Customer Rating:      Summary: Assured Rise to Obscurity Comment: Although a cut above the usual run of (pluto-?)democratic memoirs, this autobiography does also suffer from the usual plethora of detail about the infighting on policy and the like, common -- and probably inevitably so -- to the genre.
Howe's rise, in retrospect and as he recalls it, seems irresistible, like a bubble rising to the surface. He was born to a relatively prosperous middle class family in Swansea, his father being a solicitor in the town. His education at Winchester fitted him well for his later occupations: National Service officer (Army), the Bar, The House of Commons (backbench M.P., Law Officer, Chancellor, Foreign Secretary), the House of Lords. Howe's urbane style (once heard by this reviewer after dinner at one of Inns of Court) is disarming, yet one has to wonder how much substance there was to his political belief.
Howe may have struggled, but nothing shows it here: his National Service was, inevitably, commissioned, spent in lovely parts of East Africa; he was even offered promotion to Captain if he would extend his service by only THREE MONTHS! The sun may shine both on the righteous and on the wicked, but sometimes it just seems to shine on some people more than others. Likewise at the Bar: good chambers, plenty of work and, within quite a short space of time, top quality work, plenty of money and eventual appointment as a Law Officer.
As a politician, Howe was a leading light of the Bow Group and wholeheartedly endorsed the postwar Macmillanite idea of the "Winds of Change" in Africa, blowing away the European empires. There is no word of regret for the chaos, war, famine and wildlife and forestry degradation (and massive corruption and state debt) which has been the result of premature decolonialization.
Unkindly (?) once described as a "dead sheep", Howe does seem to lack both ideological rigour (surprising in a Wykehamist) and belief. What a difference when compared to Mrs. Thatcher, to whom he was the Brutus on her Ides of March. To this reviewer's mind, Howe also lacks an insight into the lives of those (poor or not so poor) whose life paths have been less conventional and smoothed than his own. Perhaps it is not surprising that he never gained general popularity.
This book will be of interest to those with an historical interest in the Thatcher government.
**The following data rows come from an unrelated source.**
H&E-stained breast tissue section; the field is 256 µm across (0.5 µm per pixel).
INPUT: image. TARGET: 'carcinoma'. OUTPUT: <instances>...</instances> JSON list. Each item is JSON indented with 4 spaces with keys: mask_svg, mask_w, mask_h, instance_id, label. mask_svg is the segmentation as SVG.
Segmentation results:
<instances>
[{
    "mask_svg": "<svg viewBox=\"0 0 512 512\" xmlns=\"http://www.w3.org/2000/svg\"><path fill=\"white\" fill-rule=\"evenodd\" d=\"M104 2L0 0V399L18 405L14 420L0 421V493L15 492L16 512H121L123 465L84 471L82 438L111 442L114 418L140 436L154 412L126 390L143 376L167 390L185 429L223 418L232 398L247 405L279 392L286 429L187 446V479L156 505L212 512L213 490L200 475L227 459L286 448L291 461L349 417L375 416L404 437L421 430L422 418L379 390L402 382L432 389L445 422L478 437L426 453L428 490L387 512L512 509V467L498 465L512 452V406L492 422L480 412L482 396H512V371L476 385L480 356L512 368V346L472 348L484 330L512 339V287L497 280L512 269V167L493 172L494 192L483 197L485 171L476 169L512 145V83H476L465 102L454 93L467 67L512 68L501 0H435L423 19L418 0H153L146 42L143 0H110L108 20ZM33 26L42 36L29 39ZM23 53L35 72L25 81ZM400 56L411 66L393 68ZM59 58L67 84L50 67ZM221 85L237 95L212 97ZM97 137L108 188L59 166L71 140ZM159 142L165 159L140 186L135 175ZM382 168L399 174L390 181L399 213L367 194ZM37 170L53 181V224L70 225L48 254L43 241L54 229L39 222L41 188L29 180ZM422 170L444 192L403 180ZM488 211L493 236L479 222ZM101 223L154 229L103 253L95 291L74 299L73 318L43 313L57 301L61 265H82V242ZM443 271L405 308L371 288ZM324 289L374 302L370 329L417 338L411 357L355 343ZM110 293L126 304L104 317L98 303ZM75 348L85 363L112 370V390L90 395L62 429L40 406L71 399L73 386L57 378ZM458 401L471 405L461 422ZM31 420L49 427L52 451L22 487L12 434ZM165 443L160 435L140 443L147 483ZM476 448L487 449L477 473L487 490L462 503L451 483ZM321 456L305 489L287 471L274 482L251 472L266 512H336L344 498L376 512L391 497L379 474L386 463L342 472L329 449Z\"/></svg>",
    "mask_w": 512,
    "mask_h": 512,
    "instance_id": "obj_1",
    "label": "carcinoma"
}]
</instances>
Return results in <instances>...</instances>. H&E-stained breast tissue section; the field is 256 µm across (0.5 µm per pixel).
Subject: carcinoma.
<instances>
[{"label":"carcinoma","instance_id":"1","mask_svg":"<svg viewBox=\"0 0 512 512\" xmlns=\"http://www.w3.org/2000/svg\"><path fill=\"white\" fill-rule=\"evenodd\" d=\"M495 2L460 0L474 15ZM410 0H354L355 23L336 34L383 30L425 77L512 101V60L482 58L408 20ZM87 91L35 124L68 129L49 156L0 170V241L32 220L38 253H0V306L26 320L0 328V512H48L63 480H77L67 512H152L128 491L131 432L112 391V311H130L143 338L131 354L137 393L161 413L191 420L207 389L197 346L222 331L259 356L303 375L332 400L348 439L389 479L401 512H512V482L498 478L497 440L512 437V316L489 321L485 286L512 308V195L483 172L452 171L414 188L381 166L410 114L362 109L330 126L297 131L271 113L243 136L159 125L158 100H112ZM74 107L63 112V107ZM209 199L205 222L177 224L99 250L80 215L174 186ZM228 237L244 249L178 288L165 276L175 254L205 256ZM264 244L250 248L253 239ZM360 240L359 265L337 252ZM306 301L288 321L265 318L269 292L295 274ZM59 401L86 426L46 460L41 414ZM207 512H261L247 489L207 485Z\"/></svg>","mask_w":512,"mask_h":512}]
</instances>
Customer Rating:      Summary: Eminently readable memoir of the "dead sheep" Comment: Thankfully the memoirs of the second most important person involved in the "Thatcher Revolution" avoid the turgid self-justification and whitewash common to most politicians. These memoirs are far more readable than any prose delivered by Howe at the Despatch Box in his career. They present a better starting point for an understanding of the formation and execution of the Thatcher administration than most literature on the subject. Howe was crucial to the era and was responsible for the final destruction of Thatcher's political career. A must for all students of contemporary British Political History.